Explicit numerics confirm that both Rényi-2 and fidelity-based correlators display nontrivial critical points in these models, marking sharp boundaries between robust SW-SSB and trivial strongly symmetric phases.

Symmetry Group	Model	SW-SSB Phase Characterization
$\mathbb{Z}_2$	Brownian Circuit, TFIM	LRO in nonlinear correlator, vanishing in linear
$S_3$	Random Potts Model	Similar SW-SSB transition, nonlinear diagnostics

6. Physical and Experimental Implications

SW-SSB fundamentally expands the landscape of phases available to open quantum systems and noise-dominated steady states. Key points include:

• Hidden order in noise-robust steady states: Even infinite-temperature steady states (MMIS) of symmetric circuits can organize into distinct phases distinguished only by higher-order (nonlinear) observables.
• Nontrivial quantum information structure: SW-SSB phases evade classical description and require nontrivial informational processing or purification for detection.
• Measurement and postselection as tuning parameters: Only via measurement and postselection can one continuously control SW-SSB order and access strongly symmetric phases in open quantum circuits.
• Framework for classification: SW-SSB offers a scheme for classifying quantum phases in dissipative, noisy, or non-unitary quantum evolutions.

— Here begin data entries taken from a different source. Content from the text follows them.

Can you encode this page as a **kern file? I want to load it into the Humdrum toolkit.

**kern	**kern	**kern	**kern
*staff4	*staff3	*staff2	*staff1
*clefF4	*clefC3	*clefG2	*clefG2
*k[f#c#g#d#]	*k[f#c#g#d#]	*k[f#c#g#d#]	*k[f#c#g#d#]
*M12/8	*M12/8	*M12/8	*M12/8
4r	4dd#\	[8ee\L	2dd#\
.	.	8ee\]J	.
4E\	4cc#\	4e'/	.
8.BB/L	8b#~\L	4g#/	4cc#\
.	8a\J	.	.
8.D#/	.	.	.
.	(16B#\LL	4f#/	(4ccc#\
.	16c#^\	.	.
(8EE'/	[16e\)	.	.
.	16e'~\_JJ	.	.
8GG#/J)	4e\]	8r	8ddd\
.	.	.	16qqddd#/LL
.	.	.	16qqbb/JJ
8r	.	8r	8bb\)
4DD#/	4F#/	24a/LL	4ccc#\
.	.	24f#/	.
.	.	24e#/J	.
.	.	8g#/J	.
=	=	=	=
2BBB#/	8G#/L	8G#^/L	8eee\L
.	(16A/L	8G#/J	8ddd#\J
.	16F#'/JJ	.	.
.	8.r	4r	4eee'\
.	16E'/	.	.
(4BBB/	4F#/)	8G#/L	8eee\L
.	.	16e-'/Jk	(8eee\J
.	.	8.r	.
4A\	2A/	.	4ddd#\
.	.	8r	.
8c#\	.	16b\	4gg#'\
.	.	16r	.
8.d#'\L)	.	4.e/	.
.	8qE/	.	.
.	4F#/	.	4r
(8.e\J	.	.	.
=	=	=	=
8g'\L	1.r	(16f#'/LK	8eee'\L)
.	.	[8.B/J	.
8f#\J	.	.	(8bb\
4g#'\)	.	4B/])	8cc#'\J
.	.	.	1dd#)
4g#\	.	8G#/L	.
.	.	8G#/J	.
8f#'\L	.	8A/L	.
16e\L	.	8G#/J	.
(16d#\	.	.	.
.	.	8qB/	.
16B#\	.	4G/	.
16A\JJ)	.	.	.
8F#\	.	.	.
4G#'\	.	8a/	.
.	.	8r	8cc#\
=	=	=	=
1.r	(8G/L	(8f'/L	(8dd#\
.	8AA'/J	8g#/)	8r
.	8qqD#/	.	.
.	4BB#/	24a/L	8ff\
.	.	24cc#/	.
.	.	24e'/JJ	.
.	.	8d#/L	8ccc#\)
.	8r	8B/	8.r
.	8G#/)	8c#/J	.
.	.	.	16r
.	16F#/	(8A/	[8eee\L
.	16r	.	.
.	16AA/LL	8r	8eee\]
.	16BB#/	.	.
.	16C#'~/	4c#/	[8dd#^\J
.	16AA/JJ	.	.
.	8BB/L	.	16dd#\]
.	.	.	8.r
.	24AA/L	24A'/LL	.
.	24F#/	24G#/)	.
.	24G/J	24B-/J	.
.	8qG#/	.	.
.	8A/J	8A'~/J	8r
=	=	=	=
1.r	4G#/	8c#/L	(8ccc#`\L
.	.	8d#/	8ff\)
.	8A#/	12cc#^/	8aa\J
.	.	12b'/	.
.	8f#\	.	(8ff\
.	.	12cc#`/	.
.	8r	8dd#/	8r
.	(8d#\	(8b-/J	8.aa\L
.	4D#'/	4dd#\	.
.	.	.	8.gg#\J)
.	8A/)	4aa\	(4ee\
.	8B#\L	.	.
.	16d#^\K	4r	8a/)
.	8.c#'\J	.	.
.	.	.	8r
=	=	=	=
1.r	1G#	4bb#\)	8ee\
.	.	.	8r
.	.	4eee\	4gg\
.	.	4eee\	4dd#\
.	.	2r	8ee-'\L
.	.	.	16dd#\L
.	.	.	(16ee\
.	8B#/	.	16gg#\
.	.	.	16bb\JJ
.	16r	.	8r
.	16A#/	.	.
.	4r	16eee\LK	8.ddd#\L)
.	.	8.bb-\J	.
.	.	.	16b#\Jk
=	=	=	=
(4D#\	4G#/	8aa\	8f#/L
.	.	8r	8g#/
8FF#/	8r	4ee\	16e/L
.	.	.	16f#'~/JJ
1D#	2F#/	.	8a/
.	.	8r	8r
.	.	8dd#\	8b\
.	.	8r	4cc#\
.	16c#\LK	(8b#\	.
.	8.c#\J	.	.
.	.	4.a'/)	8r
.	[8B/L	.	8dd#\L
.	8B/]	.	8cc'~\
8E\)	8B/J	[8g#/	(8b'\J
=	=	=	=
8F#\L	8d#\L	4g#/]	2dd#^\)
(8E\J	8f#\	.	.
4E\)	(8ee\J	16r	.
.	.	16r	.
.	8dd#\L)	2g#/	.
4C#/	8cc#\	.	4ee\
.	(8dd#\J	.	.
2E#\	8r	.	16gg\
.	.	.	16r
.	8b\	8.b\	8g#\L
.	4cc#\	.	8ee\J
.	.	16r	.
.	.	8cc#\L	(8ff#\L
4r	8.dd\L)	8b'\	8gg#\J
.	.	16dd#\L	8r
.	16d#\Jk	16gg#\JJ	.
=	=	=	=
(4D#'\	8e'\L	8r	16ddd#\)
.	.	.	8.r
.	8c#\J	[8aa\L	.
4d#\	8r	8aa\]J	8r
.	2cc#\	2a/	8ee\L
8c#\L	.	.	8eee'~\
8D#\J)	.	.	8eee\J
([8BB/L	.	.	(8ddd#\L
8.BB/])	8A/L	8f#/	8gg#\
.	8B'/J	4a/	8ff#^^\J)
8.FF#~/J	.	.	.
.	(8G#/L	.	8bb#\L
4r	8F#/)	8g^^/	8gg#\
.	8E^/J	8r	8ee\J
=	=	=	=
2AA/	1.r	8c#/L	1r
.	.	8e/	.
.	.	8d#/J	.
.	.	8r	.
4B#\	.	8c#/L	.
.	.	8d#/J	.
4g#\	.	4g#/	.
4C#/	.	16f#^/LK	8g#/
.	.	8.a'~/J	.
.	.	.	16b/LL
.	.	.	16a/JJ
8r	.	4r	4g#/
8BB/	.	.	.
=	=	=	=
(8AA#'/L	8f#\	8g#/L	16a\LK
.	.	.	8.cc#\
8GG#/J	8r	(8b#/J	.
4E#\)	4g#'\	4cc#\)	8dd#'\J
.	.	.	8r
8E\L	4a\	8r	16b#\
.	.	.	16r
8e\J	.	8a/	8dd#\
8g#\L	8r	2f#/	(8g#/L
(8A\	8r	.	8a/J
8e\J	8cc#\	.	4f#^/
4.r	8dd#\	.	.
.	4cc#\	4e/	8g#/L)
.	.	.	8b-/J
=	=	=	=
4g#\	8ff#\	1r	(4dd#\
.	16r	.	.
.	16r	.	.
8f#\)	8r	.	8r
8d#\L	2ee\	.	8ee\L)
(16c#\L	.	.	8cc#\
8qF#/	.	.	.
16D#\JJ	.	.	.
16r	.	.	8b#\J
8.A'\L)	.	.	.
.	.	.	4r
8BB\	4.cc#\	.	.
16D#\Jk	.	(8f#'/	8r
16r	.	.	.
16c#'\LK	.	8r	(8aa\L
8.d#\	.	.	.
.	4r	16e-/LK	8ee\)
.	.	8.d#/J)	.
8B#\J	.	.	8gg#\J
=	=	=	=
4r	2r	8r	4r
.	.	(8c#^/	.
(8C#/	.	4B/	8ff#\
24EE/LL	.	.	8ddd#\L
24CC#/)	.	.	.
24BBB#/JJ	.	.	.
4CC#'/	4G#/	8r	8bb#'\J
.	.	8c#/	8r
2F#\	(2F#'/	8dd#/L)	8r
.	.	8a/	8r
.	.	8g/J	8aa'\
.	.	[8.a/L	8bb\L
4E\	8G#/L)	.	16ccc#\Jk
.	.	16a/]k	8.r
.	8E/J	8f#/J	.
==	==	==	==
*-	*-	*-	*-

7. Key Formulas and Theoretical Summary

Central mathematical statements underlying SW-SSB in steady states of quantum operations include:

• Rényi-2 correlator for SW-SSB:

$$C^{sw}(i,j)[\rho] = \frac{ \operatorname{Tr}[ O_i \rho O_i^\dagger O_j \rho O_j^\dagger ] }{ \operatorname{Tr} (\rho^2) }$$

• Maximally mixed invariant state (MMIS):

$$\rho_N^\infty = \frac{1}{\dim(V_\theta(N))} \int_G e^{-i\theta_g} U_g\, dg$$

with asymptotic order parameter

$$\lim_{|i-j| \to \infty} C^{sw}(i,j)[\rho_N^\infty] = \frac{ \|O\|_2^4 }{ (\dim \mathcal{H}_\mathrm{loc})^2 | \mathcal{I}_O | }$$

• Lower bound on steady-state degeneracy for strong symmetry:

$\dim \mathcal{C} = \sum_\lambda d_\lambda^2$

which ensures that trace-preserving channels cannot reduce the SW-SSB phase degeneracy.

• Analytical and numerical demonstrations of these mechanisms and conclusions appear in (Ziereis et al., 11 Sep 2025), with phase diagrams, critical exponents, and construction for both Abelian and non-Abelian symmetry. The classification and detection of SW-SSB remain at the frontier of open quantum systems research, with implications for both experimental realizability and conceptual advances in many-body quantum theory.